- **Assigned task**: Among the lines below, keep only those from the one containing "staining of human" through the one containing "non-Hodgkin's type, Low", and reproduce them exactly.

[Stored data entries]
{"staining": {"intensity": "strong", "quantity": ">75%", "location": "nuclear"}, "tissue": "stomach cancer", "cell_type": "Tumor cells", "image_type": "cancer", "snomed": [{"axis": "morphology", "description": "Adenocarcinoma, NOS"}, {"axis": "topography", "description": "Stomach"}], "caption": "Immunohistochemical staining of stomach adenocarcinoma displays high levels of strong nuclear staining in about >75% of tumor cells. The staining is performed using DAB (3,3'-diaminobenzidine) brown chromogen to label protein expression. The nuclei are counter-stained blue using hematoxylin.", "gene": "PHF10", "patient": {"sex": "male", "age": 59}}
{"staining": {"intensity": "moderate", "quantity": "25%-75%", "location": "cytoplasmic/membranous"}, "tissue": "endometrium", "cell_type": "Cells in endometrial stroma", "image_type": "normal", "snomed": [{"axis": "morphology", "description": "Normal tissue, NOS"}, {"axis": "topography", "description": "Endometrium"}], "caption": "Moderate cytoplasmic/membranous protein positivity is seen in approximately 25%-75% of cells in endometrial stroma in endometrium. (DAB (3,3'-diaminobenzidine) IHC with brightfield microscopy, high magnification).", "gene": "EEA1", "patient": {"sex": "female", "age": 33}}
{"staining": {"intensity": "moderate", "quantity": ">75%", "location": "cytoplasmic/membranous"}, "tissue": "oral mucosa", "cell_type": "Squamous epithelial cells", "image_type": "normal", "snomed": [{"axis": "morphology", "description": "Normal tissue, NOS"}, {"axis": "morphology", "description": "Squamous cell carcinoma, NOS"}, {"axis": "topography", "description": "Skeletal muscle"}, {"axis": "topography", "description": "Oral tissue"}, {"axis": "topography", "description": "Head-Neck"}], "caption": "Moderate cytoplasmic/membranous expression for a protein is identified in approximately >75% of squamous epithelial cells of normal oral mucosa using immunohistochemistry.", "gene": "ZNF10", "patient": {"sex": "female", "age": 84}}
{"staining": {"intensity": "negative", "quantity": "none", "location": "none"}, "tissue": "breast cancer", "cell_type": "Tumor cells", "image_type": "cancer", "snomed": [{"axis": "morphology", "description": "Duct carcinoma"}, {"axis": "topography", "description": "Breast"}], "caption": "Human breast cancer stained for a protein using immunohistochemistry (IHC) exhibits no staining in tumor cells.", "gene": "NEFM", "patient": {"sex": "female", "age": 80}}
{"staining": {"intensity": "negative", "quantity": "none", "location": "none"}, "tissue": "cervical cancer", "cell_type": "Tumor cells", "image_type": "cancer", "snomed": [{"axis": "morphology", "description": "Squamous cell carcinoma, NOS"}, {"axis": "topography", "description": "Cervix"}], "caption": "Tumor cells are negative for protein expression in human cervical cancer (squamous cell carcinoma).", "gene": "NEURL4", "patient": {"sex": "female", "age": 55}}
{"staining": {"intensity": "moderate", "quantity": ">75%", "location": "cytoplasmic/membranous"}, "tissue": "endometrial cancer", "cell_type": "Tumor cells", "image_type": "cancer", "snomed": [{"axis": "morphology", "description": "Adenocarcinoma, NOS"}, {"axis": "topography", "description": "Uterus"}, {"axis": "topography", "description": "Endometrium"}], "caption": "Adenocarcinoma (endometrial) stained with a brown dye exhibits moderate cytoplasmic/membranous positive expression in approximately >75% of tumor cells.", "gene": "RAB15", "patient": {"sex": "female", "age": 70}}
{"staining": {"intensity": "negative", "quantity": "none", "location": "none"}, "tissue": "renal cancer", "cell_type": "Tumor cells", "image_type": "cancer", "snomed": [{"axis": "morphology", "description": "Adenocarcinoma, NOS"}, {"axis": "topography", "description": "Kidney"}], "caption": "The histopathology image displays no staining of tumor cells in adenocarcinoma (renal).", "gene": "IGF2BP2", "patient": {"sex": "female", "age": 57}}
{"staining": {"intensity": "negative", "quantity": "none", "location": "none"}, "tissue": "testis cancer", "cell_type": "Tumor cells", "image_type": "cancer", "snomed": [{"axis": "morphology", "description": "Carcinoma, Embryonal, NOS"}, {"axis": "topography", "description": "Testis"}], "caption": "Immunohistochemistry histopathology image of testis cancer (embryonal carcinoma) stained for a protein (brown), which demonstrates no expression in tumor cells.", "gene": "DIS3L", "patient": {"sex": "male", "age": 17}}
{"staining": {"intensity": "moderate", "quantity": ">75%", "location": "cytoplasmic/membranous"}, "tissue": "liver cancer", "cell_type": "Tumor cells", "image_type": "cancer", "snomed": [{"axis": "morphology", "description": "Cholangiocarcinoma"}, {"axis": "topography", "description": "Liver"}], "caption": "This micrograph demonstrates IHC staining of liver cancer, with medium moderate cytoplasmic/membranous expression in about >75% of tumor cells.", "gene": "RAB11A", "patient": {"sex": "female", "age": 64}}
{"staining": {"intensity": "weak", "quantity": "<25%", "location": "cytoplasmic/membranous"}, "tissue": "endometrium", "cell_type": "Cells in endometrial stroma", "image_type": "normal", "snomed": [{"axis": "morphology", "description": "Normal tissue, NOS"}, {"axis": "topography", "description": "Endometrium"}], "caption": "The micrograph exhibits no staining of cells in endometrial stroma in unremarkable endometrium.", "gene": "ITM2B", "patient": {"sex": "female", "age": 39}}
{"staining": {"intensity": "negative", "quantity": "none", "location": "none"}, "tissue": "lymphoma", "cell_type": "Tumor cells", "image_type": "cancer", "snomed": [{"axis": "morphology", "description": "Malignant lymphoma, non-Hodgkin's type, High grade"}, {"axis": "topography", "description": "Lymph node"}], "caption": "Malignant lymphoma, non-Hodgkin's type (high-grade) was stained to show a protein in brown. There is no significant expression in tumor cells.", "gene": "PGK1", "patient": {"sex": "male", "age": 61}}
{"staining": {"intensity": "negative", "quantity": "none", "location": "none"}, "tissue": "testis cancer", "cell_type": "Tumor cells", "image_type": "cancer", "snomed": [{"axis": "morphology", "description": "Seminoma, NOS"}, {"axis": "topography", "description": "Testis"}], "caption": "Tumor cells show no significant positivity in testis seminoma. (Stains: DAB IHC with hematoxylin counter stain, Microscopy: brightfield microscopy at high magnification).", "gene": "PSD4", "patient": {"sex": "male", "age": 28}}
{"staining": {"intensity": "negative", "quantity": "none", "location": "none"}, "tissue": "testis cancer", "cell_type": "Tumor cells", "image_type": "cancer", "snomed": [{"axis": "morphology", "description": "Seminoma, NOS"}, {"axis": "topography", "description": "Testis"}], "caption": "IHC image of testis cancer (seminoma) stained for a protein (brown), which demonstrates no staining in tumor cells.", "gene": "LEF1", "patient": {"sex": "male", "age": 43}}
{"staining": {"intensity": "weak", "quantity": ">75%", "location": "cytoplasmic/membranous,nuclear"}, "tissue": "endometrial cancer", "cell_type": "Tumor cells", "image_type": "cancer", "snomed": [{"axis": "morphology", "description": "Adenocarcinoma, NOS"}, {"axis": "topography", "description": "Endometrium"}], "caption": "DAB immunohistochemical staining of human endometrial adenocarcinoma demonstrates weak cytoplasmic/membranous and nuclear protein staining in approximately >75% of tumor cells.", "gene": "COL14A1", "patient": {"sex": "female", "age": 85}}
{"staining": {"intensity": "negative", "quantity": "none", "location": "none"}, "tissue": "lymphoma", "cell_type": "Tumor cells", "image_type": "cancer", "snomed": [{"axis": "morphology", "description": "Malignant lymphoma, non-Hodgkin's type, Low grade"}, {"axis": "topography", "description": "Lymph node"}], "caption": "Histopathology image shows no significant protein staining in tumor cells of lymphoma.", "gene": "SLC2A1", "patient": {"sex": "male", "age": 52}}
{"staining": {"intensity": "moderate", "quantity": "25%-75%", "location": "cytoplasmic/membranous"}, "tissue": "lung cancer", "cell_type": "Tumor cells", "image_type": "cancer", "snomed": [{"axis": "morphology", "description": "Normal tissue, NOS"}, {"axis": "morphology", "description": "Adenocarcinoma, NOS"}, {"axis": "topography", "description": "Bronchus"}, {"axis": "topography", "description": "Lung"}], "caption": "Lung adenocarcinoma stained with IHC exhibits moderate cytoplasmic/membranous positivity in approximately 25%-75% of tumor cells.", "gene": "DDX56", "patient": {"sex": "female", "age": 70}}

- **Solved problem**:
{"staining": {"intensity": "weak", "quantity": ">75%", "location": "cytoplasmic/membranous,nuclear"}, "tissue": "endometrial cancer", "cell_type": "Tumor cells", "image_type": "cancer", "snomed": [{"axis": "morphology", "description": "Adenocarcinoma, NOS"}, {"axis": "topography", "description": "Endometrium"}], "caption": "DAB immunohistochemical staining of human endometrial adenocarcinoma demonstrates weak cytoplasmic/membranous and nuclear protein staining in approximately >75% of tumor cells.", "gene": "COL14A1", "patient": {"sex": "female", "age": 85}}
{"staining": {"intensity": "negative", "quantity": "none", "location": "none"}, "tissue": "lymphoma", "cell_type": "Tumor cells", "image_type": "cancer", "snomed": [{"axis": "morphology", "description": "Malignant lymphoma, non-Hodgkin's type, Low grade"}, {"axis": "topography", "description": "Lymph node"}], "caption": "Histopathology image shows no significant protein staining in tumor cells of lymphoma.", "gene": "SLC2A1", "patient": {"sex": "male", "age": 52}}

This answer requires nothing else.